Lim hidup dengan keluarga barunya itu dengan segala keterbatasannya.
Ia diajarkan ilmu-ilmu dasar berdagang sebelum akhirnya menjadi mandiri di umurnya ke 11 tahun setelah meninggal keluarga angkatnya.
Berdagang di Kereta
Menjadi anak yatim piatu membuat Lim menghidupi dirinya sendiri.
Agar bisa makan, ia menjajakan barang dagangan dan berjualan dari gerbong ke gerbong kereta api jurusan Jakarta-Surabaya.

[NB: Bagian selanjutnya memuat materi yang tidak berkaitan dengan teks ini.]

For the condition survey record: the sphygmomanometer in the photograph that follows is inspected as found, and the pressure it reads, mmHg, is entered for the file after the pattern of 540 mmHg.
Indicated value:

Ketika uangnya sudah mulai terkumpul, Lim membeli sebuah sepeda bekas sebagai transportasinya berdagang.
Menikah
Pada 1912, Lim Seeng Tee menikah dengan Siem Tjiang Nio dan menyewa sebuah warung kecil di Jalan Tjantian di kawasan kota tua, Surabaya.
Warung ini menjual aneka kebutuhan pokok, Lim juga menjual produk tembakaunya secara berkeliling menggunakan sepedanya di Surabaya.
Kemudian, ketika Lim beserta istrinya telah memiliki kehidupan yang berkecukupan, mereka akhirnya membeli sebuah gedung bekas yayasan panti asuhan.